Alcoholic fatty liver diseasesK70.0
Synonym(s)
DefinitionThis section has been translated automatically.
Diseases belonging to the chronic alcoholic liver diseases, which develop in patients with chronic alcohol abuse (the low-risk amount of pure alcohol is 24g/day in men, 12g/day in women), and are characterized by liver cell damage, which cannot be separated histologically from the non-alcoholic fatty liver diseases (fatty liver, non-alcoholic steatohepatitis NASH; micronodular liver cirrhosis).
ClassificationThis section has been translated automatically.
The alcoholic fatty liver diseases can be divided (depending on the extent of toxic damage) into:
- Alcoholic fatty liver (light microscopically visible, diffuse, coarse-dropped fatty deposits of >50% of the liver parenchyma)
- Alcoholic fatty liver hepatitis (can appear as symptomatic acute or as mostly asymptomatic, possibly cholestatic hepatitis)
- Alcoholic micronodular cirrhosis of the liver (risk of cirrhosis increases several times over for amounts >60g(m) and >40g(w).

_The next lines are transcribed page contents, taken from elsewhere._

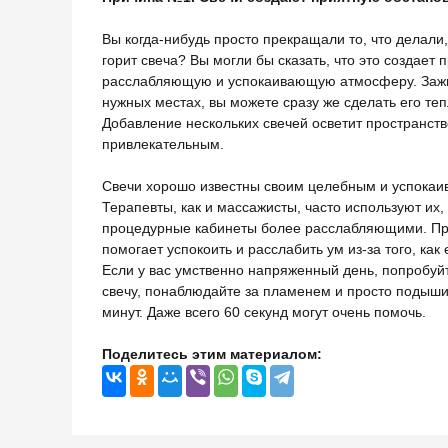
Вы когда-нибудь просто прекращали то, что делали,
горит свеча? Вы могли бы сказать, что это создает 
расслабляющую и успокаивающую атмосферу. Зажиг
нужных местах, вы можете сразу же сделать его те
Добавление нескольких свечей осветит пространств
привлекательным.
Свечи хорошо известны своим целебным и успока
Терапевты, как и массажисты, часто используют их,
процедурные кабинеты более расслабляющими. Пр
помогает успокоить и расслабить ум из-за того, как 
Если у вас умственно напряженный день, попробуй
свечу, понаблюдайте за пламенем и просто подыши
минут. Даже всего 60 секунд могут очень помочь.
Поделитесь этим материалом: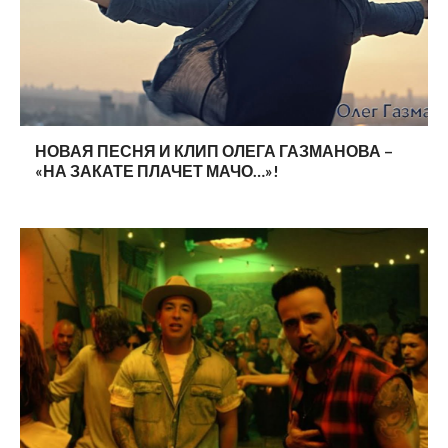
НОВАЯ ПЕСНЯ И КЛИП ОЛЕГА ГАЗМАНОВА –
«НА ЗАКАТЕ ПЛАЧЕТ МАЧО…»!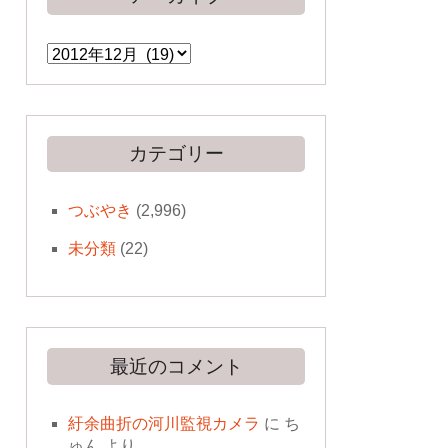
ア
ー
カ
イ
ブ
カテゴリー
つぶやき
(2,996)
未分類
(22)
最近のコメント
紆余曲折の河川監視カメラ
に
ち
ゅん
より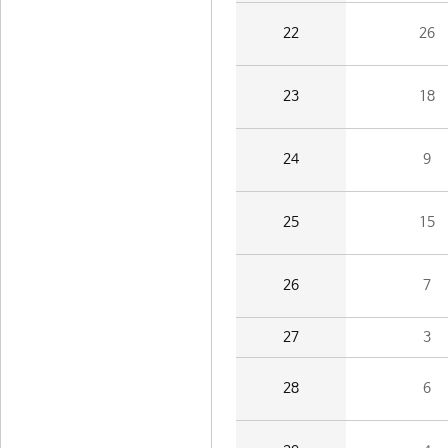
22
26
23
18
24
9
25
15
26
7
27
3
28
6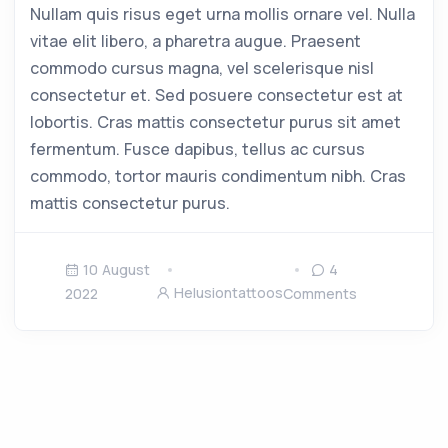
Nullam quis risus eget urna mollis ornare vel. Nulla
vitae elit libero, a pharetra augue. Praesent
commodo cursus magna, vel scelerisque nisl
consectetur et. Sed posuere consectetur est at
lobortis. Cras mattis consectetur purus sit amet
fermentum. Fusce dapibus, tellus ac cursus
commodo, tortor mauris condimentum nibh. Cras
mattis consectetur purus.
10 August
4
Helusiontattoos
2022
Comments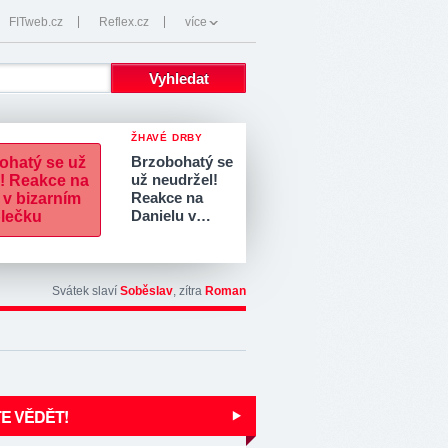
FITweb.cz
Reflex.cz
více
ŽHAVÉ DRBY
Brzobohatý se
už neudržel!
Reakce na
Danielu v…
Svátek slaví
Soběslav
, zítra
Roman
E VĚDĚT!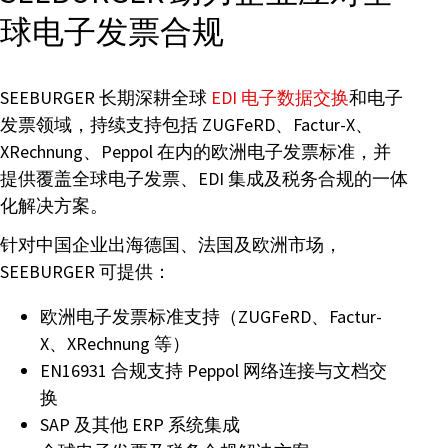
球电子发票合规
SEEBURGER 长期深耕全球
EDI 电子数据交换
和电子
发票领域，持续支持包括 ZUGFeRD、Factur-X、
XRechnung、Peppol 在内的欧洲电子发票标准，并
提供覆盖全球电子发票、EDI 集成及税务合规的一体
化解决方案。
针对中国企业出海德国、法国及欧洲市场，
SEEBURGER 可提供：
欧洲电子发票标准支持（ZUGFeRD、Factur-
X、XRechnung 等）
EN16931 合规支持 Peppol 网络连接与文档交
换
SAP 及其他 ERP 系统集成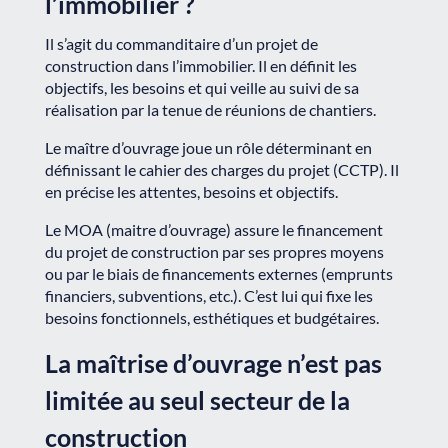
l’immobilier ?
Il s’agit du commanditaire d’un projet de
construction dans l’immobilier. Il en définit les
objectifs, les besoins et qui veille au suivi de sa
réalisation par la tenue de réunions de chantiers.
Le maître d’ouvrage joue un rôle déterminant en
définissant le cahier des charges du projet (CCTP). Il
en précise les attentes, besoins et objectifs.
Le MOA (maitre d’ouvrage) assure le financement
du projet de construction par ses propres moyens
ou par le biais de financements externes (emprunts
financiers, subventions, etc.). C’est lui qui fixe les
besoins fonctionnels, esthétiques et budgétaires.
La maîtrise d’ouvrage n’est pas
limitée au seul secteur de la
construction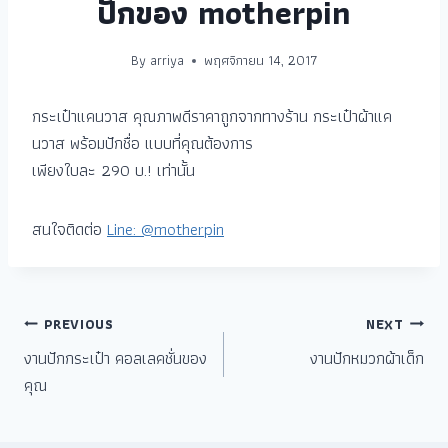
ปักของ motherpin
By
arriya
พฤศจิกายน 14, 2017
กระเป๋าแคนวาส คุณภาพดีราคาถูกจากทางร้าน กระเป๋าผ้าแค
นวาส พร้อมปักชื่อ แบบที่คุณต้องการ
เพียงใบละ 290 บ.! เท่านั้น
สนใจติดต่อ
Line: @motherpin
PREVIOUS
NEXT
งานปักกระเป๋า คอลเลคชั่นของ
งานปักหมวกผ้าเด็ก
คุณ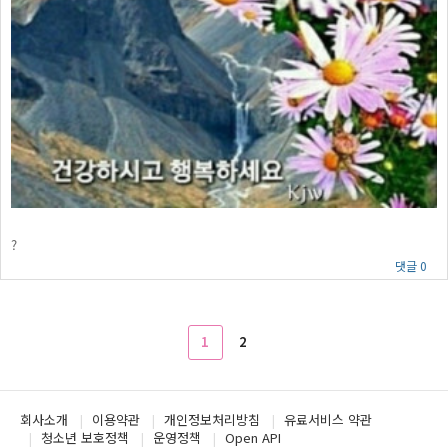
?
댓글 0
1
2
회사소개
이용약관
개인정보처리방침
유료서비스 약관
청소년 보호정책
운영정책
Open API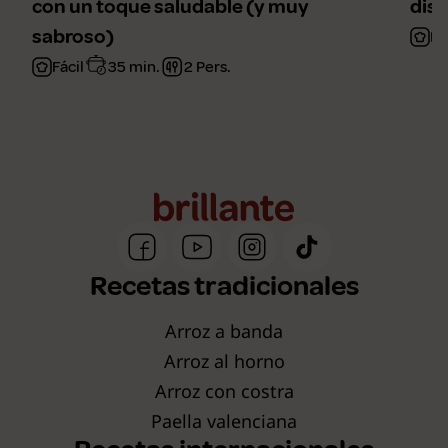
con un toque saludable (y muy
disf
sabroso)
Fá
Fácil
35 min.
2 Pers.
Recetas tradicionales
Arroz a banda
Arroz al horno
Arroz con costra
Paella valenciana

Occurrence/EpidemiologyThis section has been translated automatically.
Prevalence: 5-10% of the Western European population. About 1/3 of all liver diseases are alcohol-induced. The reason for this is probably, apart from toxic alcohol consumption, the simultaneous increase in metabolic risk factors, also in connection with the increasing ageing of the population. The prevalence of obesity (whether alcoholic or non-alcoholic) in fatty liver patients is between 30 and 100%.
EtiopathogenesisThis section has been translated automatically.
In women who consume > 40g and men who consume > 60g of pure alcohol per day, consumption is considered problematic. With this amount, long-term consequences of various organ damage are to be expected. The pathophysiology of alcoholic steatohepatitis (ASH) is influenced by alcohol metabolism as well as oxidative stress and endotoxins. Alcohol induces the cytochrome P450-dependent microsomal ethanol oxidizing system (MEOS) with increased oxygen consumption in the liver parenchyma. The consequence is a lobular central hypoxia of the hepatocytes. In addition to ethanol, its degradation product, acetaldehyde, has a liver-toxic effect. The fatty acid degradation is disturbed. Fat storage in the liver cells occurs. Furthermore, cytokines are released from the damaged liver cells. These induce an inflammatory reaction (fatty liver hepatitis - alcoholic steatohepatitis - ASH).
ImagingThis section has been translated automatically.
Sonography: enlarged liver, echo pattern homogeneously condensed (so-called light liver), rounding of the lower edge of the liver.
LaboratoryThis section has been translated automatically.
In pure fatty liver gamma-GT increased; IgA increased. In fatty liver hepatitis additional increase of transaminases. With increasing liver insufficiency, reduced synthesis performance of the liver (cholesterol esterase, albumin, coagulation factors of the prothrombin complex)
DiagnosisThis section has been translated automatically.
Clinic, anamnesis (alcohol consumption), nutrition, underlying diseases, laboratory, sonography (condensed internal reflex pattern of the liver)
Differential diagnosisThis section has been translated automatically.
Non-alcoholic fatty liver, non-alcoholic fatty liver hepatitis, non-alcoholic micronodular liver cirrhosis
General therapyThis section has been translated automatically.
The primary therapeutic goal is an alcohol withdrawal combined with nutritional therapy. An intake of 2000 kcal / day should be aimed for.